In this book we will be most interested in the log-base-10, because it plays well with scientific notation. For instance, since $\log_{10}10^4 = 4$, then $\log_{10}(2\ten4)$ must be a little bigger than 4: in fact it is 4.3. In the old days, mathematicians had books of tables giving the logarithm for various numbers. Today, of course, we have calculators and computers. Your calculator probably has two log buttons on it, one for $\log_{10}$ and one for the natural log $\ln$. Sometimes one of the buttons will simply be labelled "log", and you'll need to deduce which one it is by looking for the other one.
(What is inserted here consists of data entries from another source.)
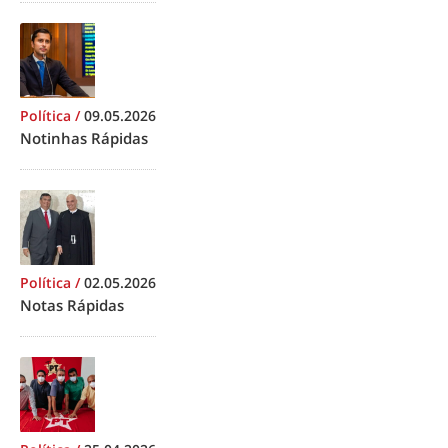
Política
/
09.05.2026
Notinhas Rápidas
Política
/
02.05.2026
Notas Rápidas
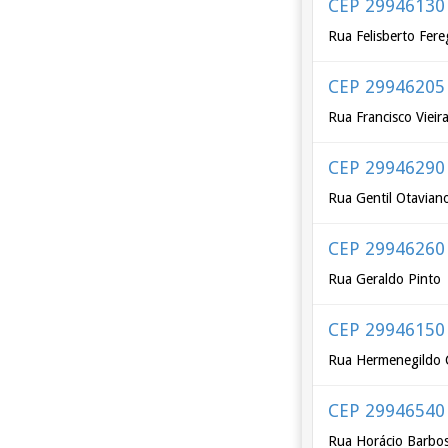
CEP 29946130
Rua Felisberto Fere
CEP 29946205
Rua Francisco Vieira
CEP 29946290
Rua Gentil Otavian
CEP 29946260
Rua Geraldo Pinto
CEP 29946150
Rua Hermenegildo 
CEP 29946540
Rua Horácio Barbos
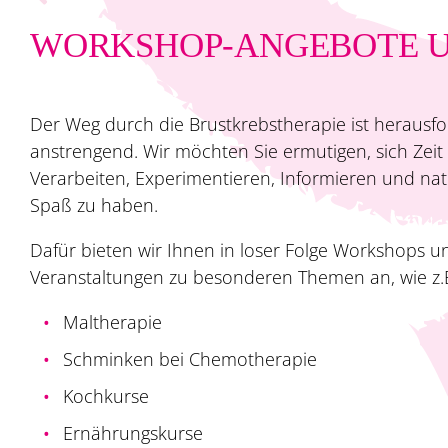
WORKSHOP-ANGEBOTE 
Der Weg durch die Brustkrebstherapie ist herausf
anstrengend. Wir möchten Sie ermutigen, sich Zei
Verarbeiten, Experimentieren, Informieren und nat
Spaß zu haben.
Dafür bieten wir Ihnen in loser Folge Workshops u
Veranstaltungen zu besonderen Themen an, wie z.B
Maltherapie
Schminken bei Chemotherapie
Kochkurse
Ernährungskurse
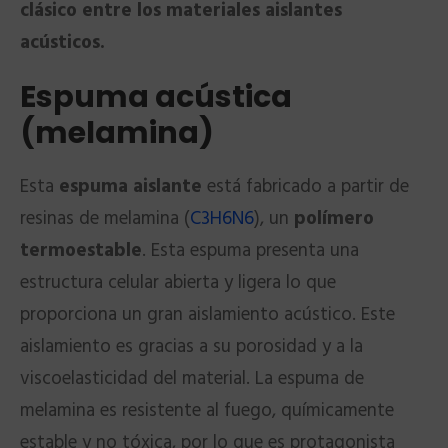
clásico entre los materiales aislantes
acústicos.
Espuma acústica
(melamina)
Esta
espuma aislante
está fabricado a partir de
resinas de melamina (
C3H6N6
), un
polímero
termoestable
. Esta espuma presenta una
estructura celular abierta y ligera lo que
proporciona un gran aislamiento acústico. Este
aislamiento es gracias a su porosidad y a la
viscoelasticidad del material. La espuma de
melamina es resistente al fuego, químicamente
estable y no tóxica, por lo que es protagonista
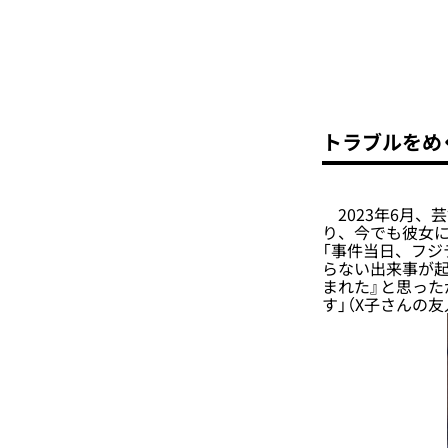
トラブルをめ
2023年6月、
り、今でも彼女
「事件当日、フジ
らない出来事が起
まれた』と思っ
す」（X子さんの友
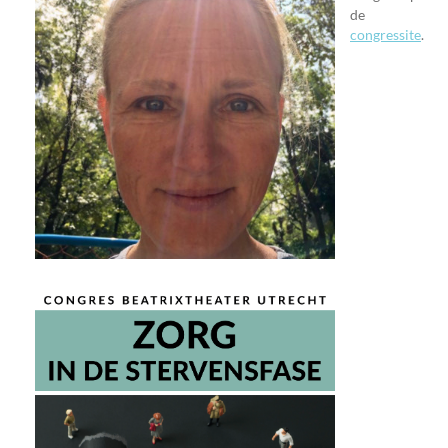
de
congressite
.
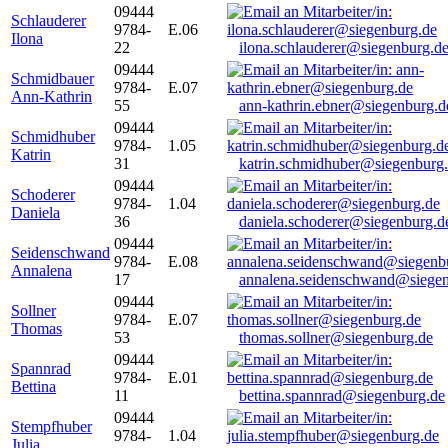
09444
Schlauderer
9784-
E.06
Ilona
22
ilona.schlauderer@siegenburg.d
09444
Schmidbauer
9784-
E.07
Ann-Kathrin
55
ann-kathrin.ebner@siegenburg.d
09444
Schmidhuber
9784-
1.05
Katrin
31
katrin.schmidhuber@siegenburg
09444
Schoderer
9784-
1.04
Daniela
36
daniela.schoderer@siegenburg.d
09444
Seidenschwand
9784-
E.08
Annalena
17
annalena.seidenschwand@siegen
09444
Sollner
9784-
E.07
Thomas
53
thomas.sollner@siegenburg.de
09444
Spannrad
9784-
E.01
Bettina
11
bettina.spannrad@siegenburg.de
09444
Stempfhuber
9784-
1.04
Julia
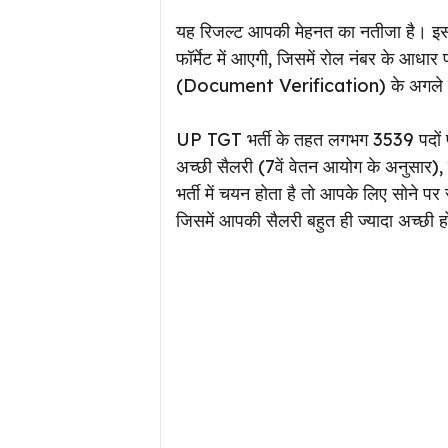
यह रिजल्ट आपकी मेहनत का नतीजा है। इसमें
फॉर्मेट में आएगी, जिसमें रोल नंबर के आधा
(Document Verification) के अगले चर
UP TGT भर्ती के तहत लगभग 3539 पदों पर भर
अच्छी सैलरी (7वें वेतन आयोग के अनुसार),
भर्ती में चयन होता है तो आपके लिए सोने पर
जिसमें आपकी सैलरी बहुत ही ज्यादा अच्छी 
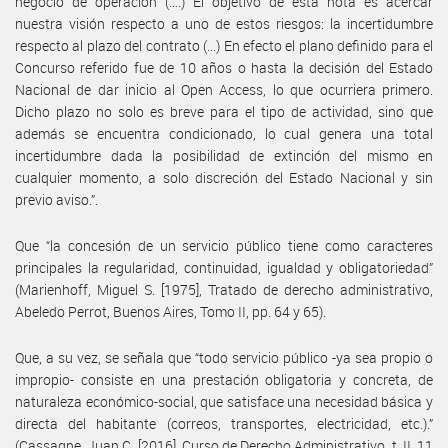
negocio de operación (….) El objetivo de esta nota es acercar
nuestra visión respecto a uno de estos riesgos: la incertidumbre
respecto al plazo del contrato (...) En efecto el plano definido para el
Concurso referido fue de 10 años o hasta la decisión del Estado
Nacional de dar inicio al Open Access, lo que ocurriera primero.
Dicho plazo no solo es breve para el tipo de actividad, sino que
además se encuentra condicionado, lo cual genera una total
incertidumbre dada la posibilidad de extinción del mismo en
cualquier momento, a solo discreción del Estado Nacional y sin
previo aviso.”.
Que “la concesión de un servicio público tiene como caracteres
principales la regularidad, continuidad, igualdad y obligatoriedad”
(Marienhoff, Miguel S. [1975], Tratado de derecho administrativo,
Abeledo Perrot, Buenos Aires, Tomo II, pp. 64 y 65).
Que, a su vez, se señala que “todo servicio público -ya sea propio o
impropio- consiste en una prestación obligatoria y concreta, de
naturaleza económico-social, que satisface una necesidad básica y
directa del habitante (correos, transportes, electricidad, etc.).”
(Cassagne, Juan C. [2016], Curso de Derecho Administrativo, t. II, 11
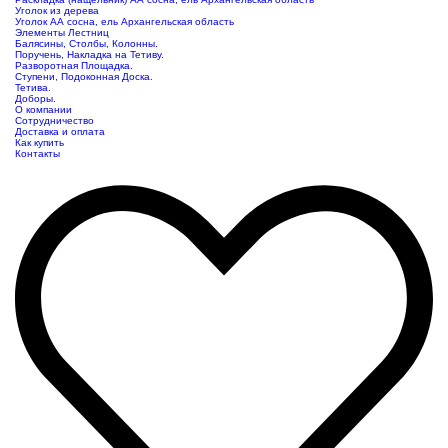
Уголок из дерева
Уголок АА сосна, ель Архангельская область
Элементы Лестниц
Балясины, Столбы, Колонны.
Поручень, Накладка на Тетиву.
Разворотная Площадка.
Ступени, Подоконная Доска.
Тетива.
Доборы.
О компании
Сотрудничество
Доставка и оплата
Как купить
Контакты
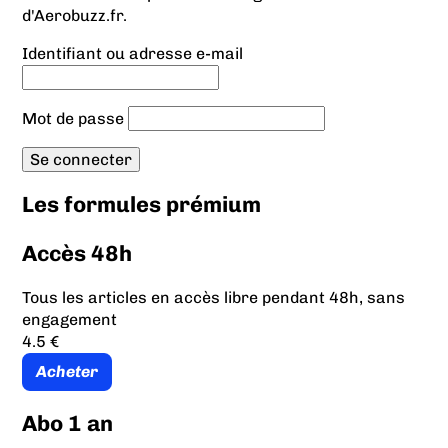
d'Aerobuzz.fr.
Identifiant ou adresse e-mail
Mot de passe
Les formules prémium
Accès 48h
Tous les articles en accès libre pendant 48h, sans
engagement
4.5 €
Acheter
Abo 1 an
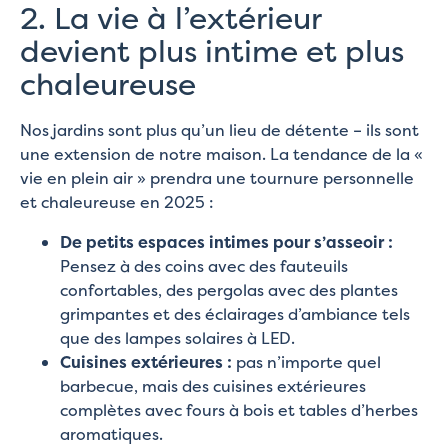
2. La vie à l’extérieur
devient plus intime et plus
chaleureuse
Nos jardins sont plus qu’un lieu de détente – ils sont
une extension de notre maison. La tendance de la «
vie en plein air » prendra une tournure personnelle
et chaleureuse en 2025 :
De petits espaces intimes pour s’asseoir :
Pensez à des coins avec des fauteuils
confortables, des pergolas avec des plantes
grimpantes et des éclairages d’ambiance tels
que des lampes solaires à LED.
Cuisines extérieures :
pas n’importe quel
barbecue, mais des cuisines extérieures
complètes avec fours à bois et tables d’herbes
aromatiques.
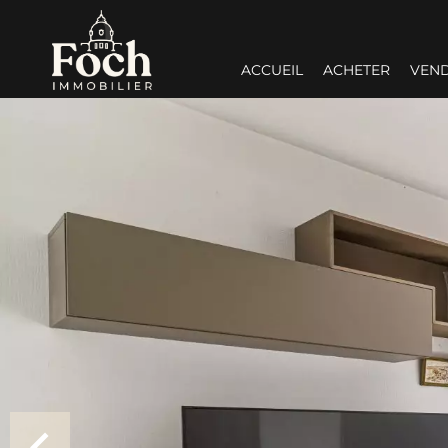
ACCUEIL
ACHETER
VEN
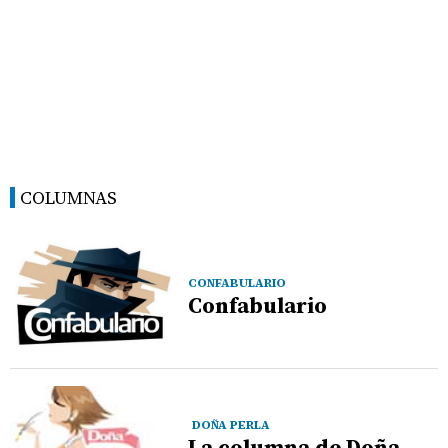
COLUMNAS
CONFABULARIO
Confabulario
DOÑA PERLA
La columna de Doña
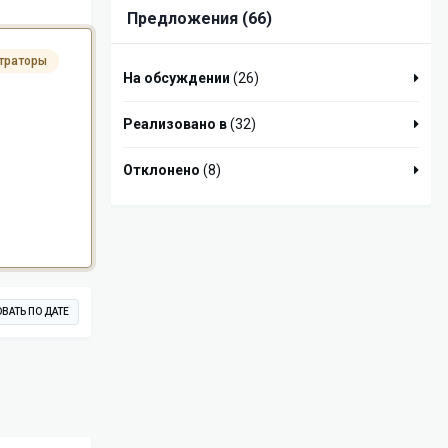
Предложения (66)
траторы
На обсуждении
(26)
Реализовано в
(32)
Отклонено
(8)
ВАТЬ ПО ДАТЕ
If you're ever not sure, try calculating "log 10". If it returns "1", then that's log-base-10.

Because logarithms are exponents, they have a couple of interesting properties. First (for any base), the log of a product is equal to the sum of the logs: $$\log ab = \log a + \log b$$ For instance, $\log_{10}(100)(1000) = \log_{10}100 + \log_{10}1000 = 2+3 = 5$, which is good because $(100)(1000)=10^5$. If you have a number in scientific notation, like $4.5\ten{-4}$, then $$\log_{10}4.5\ten{-4} = \log_{10}4.5 + \log_{10}10^{-4} = \log_{10}4.5-4$$ Since the mantissa 4.5 is between 1 and 10, its log-base-10 will be somewhere between 0 and 1, and so $\log_{10}4.5\ten{-4}$ is going to be somewhere between -4 and -3. In this case, $\log_{10}4.5 = 0.653$, so $\log_{10}4.5\ten{-4} = 0.653-4 = -3.35.

Another property that logs have is $$\log a^b = b\log a$$ One example is $\log_{10}10^6 = 6\log_{10}10 = 6(1) = 6$.